While AI21’s initial product, Wordtune, targeted individual consumers, the company’s core foundational models now cater to enterprise customers. Specifically, AI21’s ideal customers are companies in industries with low tolerance for errors and some prior experience with AI who are hoping to optimize performance. These customers usually run average-sized production workloads and tend to prioritize latency and accuracy over basic adoptions. Shoham said,

"We’re talking about almost zero errors. At the organizations using Jamba, we’ve come across almost nothing bizarre… For example, we work with One Zero, a digital bank. They have an AI-based customer service system and want to provide reliable automated responses to customers. Think of questions like, 'What is my checking account balance?' or 'What is the best investment option for me?'”

The company says it serves many Fortune 100 companies and its customers span multiple countries and industries including software (Capgemini, Lightricks, Jenni, Tweet Hunter), entertainment (Ubisoft, Lattitude), data analytics (Clarivate), fintech (One Zero, Rapyd, Tipalti), nonprofit (Harambee Youth Employment Accelerator), edtech (Educa Edtech), hospitality (Easyway), HR (Glassdoor), and retail (Fnac).

The French retailer Auchan deployed AI21’s systems to generate product descriptions from images. The multinational retail chain Fnac used the Jamba 1.6 for inventory data classification and saw a 26% improvement in output quality and a 40% decrease in latency. A digital banking company found that the Jamba Mini 1.6 model scored 21% higher on precision compared to its predecessors, matching OpenAI’s GPT-4o.
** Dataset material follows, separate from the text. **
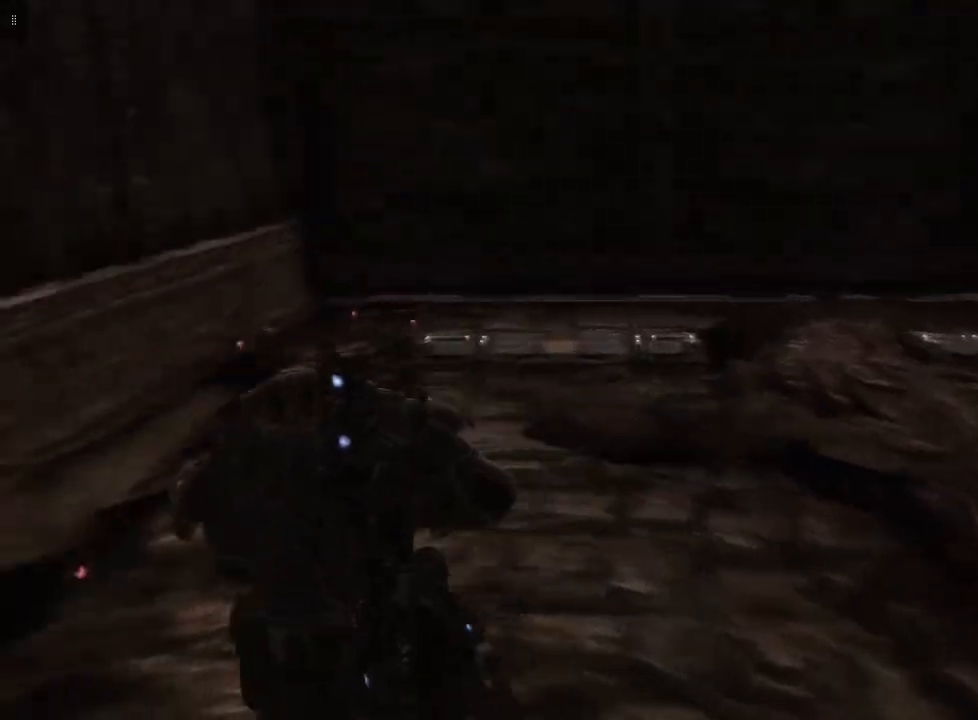
{"buttons": [], "left_stick": "up", "right_stick": "center", "events": [[17, "left_stick", "up-left"], [367, "right_stick", "center"], [467, "left_stick", "up"]]}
Many customers also mix and match models. An executive of Latitude, an AI-generated game company, said that they were originally among OpenAI’s first customers but weren’t thrilled about the product due to misaligned content. Now, they use AI21 Labs for most of their premium models and have been largely satisfied with its performance, citing the ability to fine-tune specialized models and responsive customer service. He said,

“I think AI21’s models are pretty good... They’ve made improvements over time that helped them reduce the cost and increase performance and lots of things like that… AI21 has been a great partner to us.”

However, he isn’t convinced that AI21 has a defensible moat. He says that its models are still “lagging behind OpenAI” and that “ChatGPT is winning by a wide margin in the preference data.” For them, OpenAI is also “significantly cheaper.”
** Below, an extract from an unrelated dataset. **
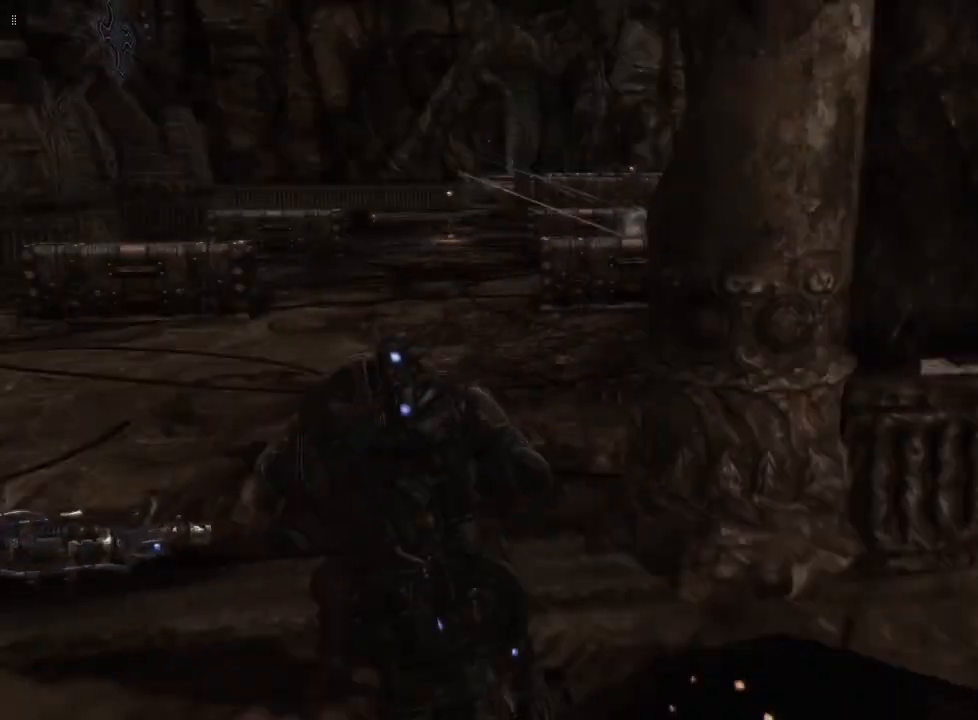
{"buttons": [], "left_stick": "up", "right_stick": "center", "events": []}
A director at Samsung said that they were considering AI21, Cohere, and OpenAI and found AI21 to be relatively easy to implement and flexible for customization. After testing AI21’s models for e-commerce search, automated metadata extraction, and classification for TV and media content, the director said they were impressed by its adaptability. He said,

“Besides Hugging Face, we have been looking at AI21. We have certain models that are of interest to us because they provide the ability in the form of accessing those models in the form of APIs. So we can just extend our ecosystem to basically have some of these API calls to obtain the results that we really require.”

Market Size

The TAM for generative AI foundational models and platforms was estimated to be around $11 billion in 2024 by IoT Analytics. By 2030, the TAM is forecasted to reach $53.4 billion, reflecting a CAGR of 40.7% from 2023 to 2030. The enterprise AI market was valued at $97.2 billion in 2025 and is forecast to reach between $155.2 billion and $229.3 billion in 2030, representing an 18.9% CAGR for the most optimistic projections.

As of August 2025, AI is a core part of enterprise strategy, with 41% of companies actively researching AI, and 15% deploying it. For enterprises utilizing AI tools, 65% of them will rely on external vendors such as AI21 for collaboration. These companies are increasingly budgeting more for AI models and apps.
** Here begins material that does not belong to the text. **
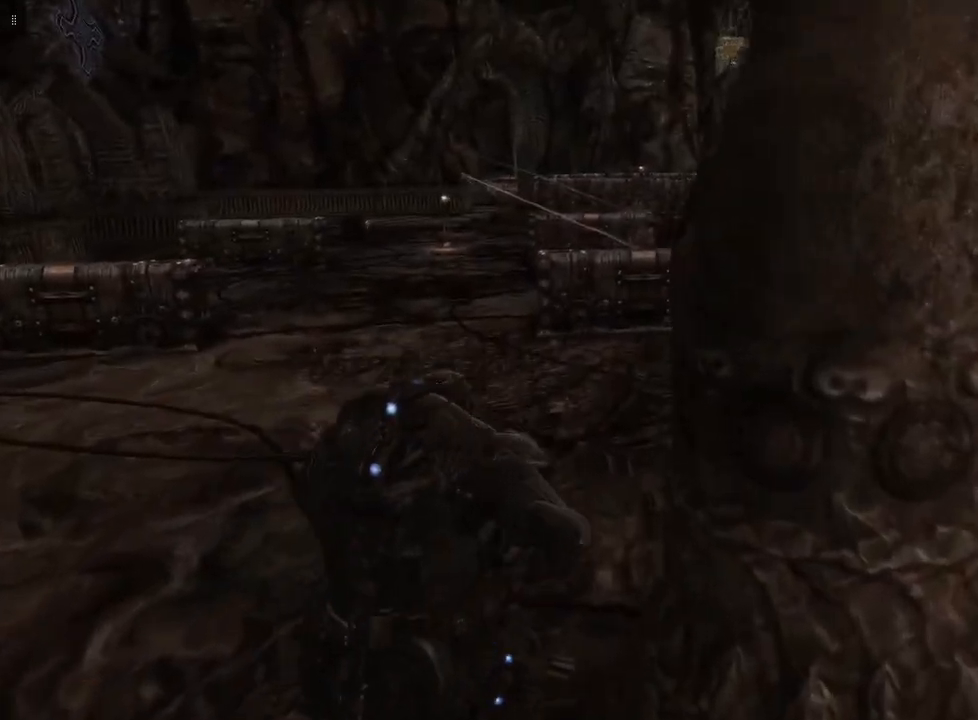
{"buttons": [], "left_stick": "up", "right_stick": "center", "events": []}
According to a McKinsey 2025 report, over the next three years, 92% of companies plan to increase their AI investments. However, only 1% of company leaders say that their companies are “mature” in integrating and deploying AI. Ramp’s AI Index, which uses credit card bills to create estimated data, estimates that 42% of US businesses currently have a paid subscription to AI models, platforms, and tools.

Source: Ramp

AI21 sits at the intersection of generative AI and enterprise AI use cases. While the market share for AI21 is limited as of August 2025, estimated to be around 0.01% by 6sense, AI21 Labs cofounder Goshen said that in 2025, many companies haven’t even scratched the surface of AI adoption. Goshen said,

“You go to a typical enterprise, and you see that they have tens of use cases in production — a good enterprise. But there are thousands in the backlog. The main reason is reliability.”

Competition

Competitive Landscape

While AI21 sells directly to businesses, many of its biggest competitors, like OpenAI, Anthropic, Meta, and Google, serve both individual consumers and enterprises. As of August 2025, AI21 lags these companies in general adoption.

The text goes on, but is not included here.